A divorce from Dickinson, and various lawsuits among Bacharach, David and Warwick slowed him down in the 1970s, but a professional and personal collaboration with lyricist Carol Bayer Sager resulted in another Oscar for him in 1981 for Christopher Cross’ “Arthur’s Theme (The Best That You Can Do),” from the film Arthur, and marked the beginning of another fruitful period of creativity throughout the decade. Bacharach reconciled and reunited with David and Warwick in 1993 for the song “Sunny Weather Lover” from Warwick’s Friends Can Be Lovers album.
A new generation of musicians and fans began to realize the timeless quality of his songs, with artists as diverse as REM, The White Stripes and Faith No More paying homage to Bacharach by covering him. The tributes went a step farther when he recorded an entire album with Elvis Costello in 1998 – Painted From Memory – which resulted in a mini-tour and another Grammy. It also didn’t hurt that he appeared in cameo roles in all three Austin Powers films.
In 2005, at age 77, with the help of relative youngsters like Costello, Dr. Dre and Rufus Wainwright, Bacharach released At This Time, his first solo album in 26 years, and the first time he wrote his own lyrics to accompany his melodies. Two years later, a personal tragedy struck when his daughter with Dickinson, Nikki, committed suicide at age 40.
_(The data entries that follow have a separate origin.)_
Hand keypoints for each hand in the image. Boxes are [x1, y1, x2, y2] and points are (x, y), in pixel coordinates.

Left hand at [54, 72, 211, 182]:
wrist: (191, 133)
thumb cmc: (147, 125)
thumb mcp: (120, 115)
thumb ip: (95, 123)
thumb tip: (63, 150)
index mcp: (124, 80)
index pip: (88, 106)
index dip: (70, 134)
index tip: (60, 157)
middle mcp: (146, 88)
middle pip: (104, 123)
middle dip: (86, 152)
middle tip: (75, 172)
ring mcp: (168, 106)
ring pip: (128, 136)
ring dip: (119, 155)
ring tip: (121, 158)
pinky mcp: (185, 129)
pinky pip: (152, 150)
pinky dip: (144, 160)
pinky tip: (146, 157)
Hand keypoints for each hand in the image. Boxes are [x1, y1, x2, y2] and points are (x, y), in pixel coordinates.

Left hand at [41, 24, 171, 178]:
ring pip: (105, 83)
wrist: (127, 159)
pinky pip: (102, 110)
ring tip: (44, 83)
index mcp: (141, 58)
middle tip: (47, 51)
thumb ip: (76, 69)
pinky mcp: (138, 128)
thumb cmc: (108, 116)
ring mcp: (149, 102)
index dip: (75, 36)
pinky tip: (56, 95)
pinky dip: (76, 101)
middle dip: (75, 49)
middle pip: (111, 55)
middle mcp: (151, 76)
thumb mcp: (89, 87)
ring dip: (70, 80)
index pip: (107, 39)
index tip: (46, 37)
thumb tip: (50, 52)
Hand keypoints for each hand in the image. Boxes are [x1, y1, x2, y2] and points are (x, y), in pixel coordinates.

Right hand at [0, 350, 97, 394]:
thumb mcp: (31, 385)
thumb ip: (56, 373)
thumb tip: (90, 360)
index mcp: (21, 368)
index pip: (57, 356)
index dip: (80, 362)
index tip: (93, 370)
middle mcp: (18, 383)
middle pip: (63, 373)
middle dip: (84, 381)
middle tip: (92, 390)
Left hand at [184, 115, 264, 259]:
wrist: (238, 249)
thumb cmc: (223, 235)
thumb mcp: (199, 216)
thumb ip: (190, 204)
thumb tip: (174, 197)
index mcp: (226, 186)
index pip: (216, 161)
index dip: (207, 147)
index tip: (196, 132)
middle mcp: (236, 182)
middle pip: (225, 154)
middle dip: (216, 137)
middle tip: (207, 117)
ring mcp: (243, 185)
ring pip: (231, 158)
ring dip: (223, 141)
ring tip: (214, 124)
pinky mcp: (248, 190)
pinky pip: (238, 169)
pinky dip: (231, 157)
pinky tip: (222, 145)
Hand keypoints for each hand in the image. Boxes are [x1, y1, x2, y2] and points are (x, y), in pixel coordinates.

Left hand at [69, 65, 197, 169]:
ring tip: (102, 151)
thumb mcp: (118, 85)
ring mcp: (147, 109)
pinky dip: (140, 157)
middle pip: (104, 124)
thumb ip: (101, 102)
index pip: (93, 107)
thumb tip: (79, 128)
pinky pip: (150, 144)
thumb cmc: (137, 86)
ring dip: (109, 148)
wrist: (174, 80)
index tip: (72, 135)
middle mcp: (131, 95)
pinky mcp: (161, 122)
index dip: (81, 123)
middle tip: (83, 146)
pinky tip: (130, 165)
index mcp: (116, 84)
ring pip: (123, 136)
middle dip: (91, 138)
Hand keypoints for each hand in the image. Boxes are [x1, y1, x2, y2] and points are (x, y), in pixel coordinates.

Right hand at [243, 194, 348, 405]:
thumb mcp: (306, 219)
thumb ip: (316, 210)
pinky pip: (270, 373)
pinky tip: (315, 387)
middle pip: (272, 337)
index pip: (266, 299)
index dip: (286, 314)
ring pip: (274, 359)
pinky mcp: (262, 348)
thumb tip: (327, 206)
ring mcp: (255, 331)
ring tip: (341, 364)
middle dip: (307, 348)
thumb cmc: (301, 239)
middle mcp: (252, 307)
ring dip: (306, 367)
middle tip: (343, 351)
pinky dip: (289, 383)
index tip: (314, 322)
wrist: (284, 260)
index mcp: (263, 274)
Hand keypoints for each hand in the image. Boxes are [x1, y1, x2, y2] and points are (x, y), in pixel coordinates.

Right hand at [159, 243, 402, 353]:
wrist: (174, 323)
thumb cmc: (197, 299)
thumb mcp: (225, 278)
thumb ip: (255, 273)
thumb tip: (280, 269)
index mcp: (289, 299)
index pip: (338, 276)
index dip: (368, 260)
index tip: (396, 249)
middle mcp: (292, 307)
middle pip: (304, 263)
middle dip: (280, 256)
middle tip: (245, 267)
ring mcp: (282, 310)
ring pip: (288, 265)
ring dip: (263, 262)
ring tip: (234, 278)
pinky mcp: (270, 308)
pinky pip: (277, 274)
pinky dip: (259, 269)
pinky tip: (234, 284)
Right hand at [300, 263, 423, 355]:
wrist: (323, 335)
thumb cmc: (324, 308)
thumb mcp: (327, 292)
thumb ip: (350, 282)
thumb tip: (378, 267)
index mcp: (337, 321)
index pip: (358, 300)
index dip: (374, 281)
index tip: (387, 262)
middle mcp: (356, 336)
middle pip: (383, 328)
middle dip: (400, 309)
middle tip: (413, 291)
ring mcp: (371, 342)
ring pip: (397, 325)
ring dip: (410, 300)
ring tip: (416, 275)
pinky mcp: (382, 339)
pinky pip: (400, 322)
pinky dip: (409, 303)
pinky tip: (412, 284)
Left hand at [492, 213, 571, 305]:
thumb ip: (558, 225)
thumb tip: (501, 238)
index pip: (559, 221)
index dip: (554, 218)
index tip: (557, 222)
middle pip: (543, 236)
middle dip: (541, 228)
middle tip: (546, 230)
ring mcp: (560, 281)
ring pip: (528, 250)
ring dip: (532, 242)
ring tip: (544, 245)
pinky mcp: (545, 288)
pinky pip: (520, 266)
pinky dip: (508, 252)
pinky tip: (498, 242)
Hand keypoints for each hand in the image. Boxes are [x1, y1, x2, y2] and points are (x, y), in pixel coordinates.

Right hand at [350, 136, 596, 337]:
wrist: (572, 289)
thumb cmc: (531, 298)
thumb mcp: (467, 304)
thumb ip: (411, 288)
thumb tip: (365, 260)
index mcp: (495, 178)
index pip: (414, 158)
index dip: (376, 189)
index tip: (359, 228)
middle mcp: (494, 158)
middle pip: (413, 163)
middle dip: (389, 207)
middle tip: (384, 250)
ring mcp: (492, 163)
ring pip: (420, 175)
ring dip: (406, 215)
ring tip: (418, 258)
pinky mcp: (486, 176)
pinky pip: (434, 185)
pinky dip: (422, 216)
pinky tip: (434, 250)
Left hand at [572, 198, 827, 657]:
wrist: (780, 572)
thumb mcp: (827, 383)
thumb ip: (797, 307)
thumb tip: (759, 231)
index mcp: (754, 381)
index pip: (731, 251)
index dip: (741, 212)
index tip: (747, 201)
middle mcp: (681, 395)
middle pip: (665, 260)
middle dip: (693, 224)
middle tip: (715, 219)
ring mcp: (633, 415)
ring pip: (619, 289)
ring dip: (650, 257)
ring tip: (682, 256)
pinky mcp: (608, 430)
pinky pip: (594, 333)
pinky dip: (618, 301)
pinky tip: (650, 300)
Despite – or because of – the grief he suffered due to her death, which he recounted extensively in his book, Bacharach has continued to return to music for solace. And his upcoming orchestra tour is a new chapter in the six-decade story he can’t stop writing.
Looking at today’s musical landscape, Bacharach said he wouldn’t want to be a songwriter starting out in the business.
“It’s much tougher today, record companies are disappearing and the great singers out there are not apparent. When was the last time you heard something as good as a Gladys Knight record on the radio?” he asked.
“I wouldn’t want to be a young songwriter now, unless maybe I was in Nashville. It seems to be the only pace where a good song is still valued, if you can write country songs. I’m not sure if I can. I guess I could try.”
Is there anyone who doubts he would be great at it? Let them find the way to San Jose themselves.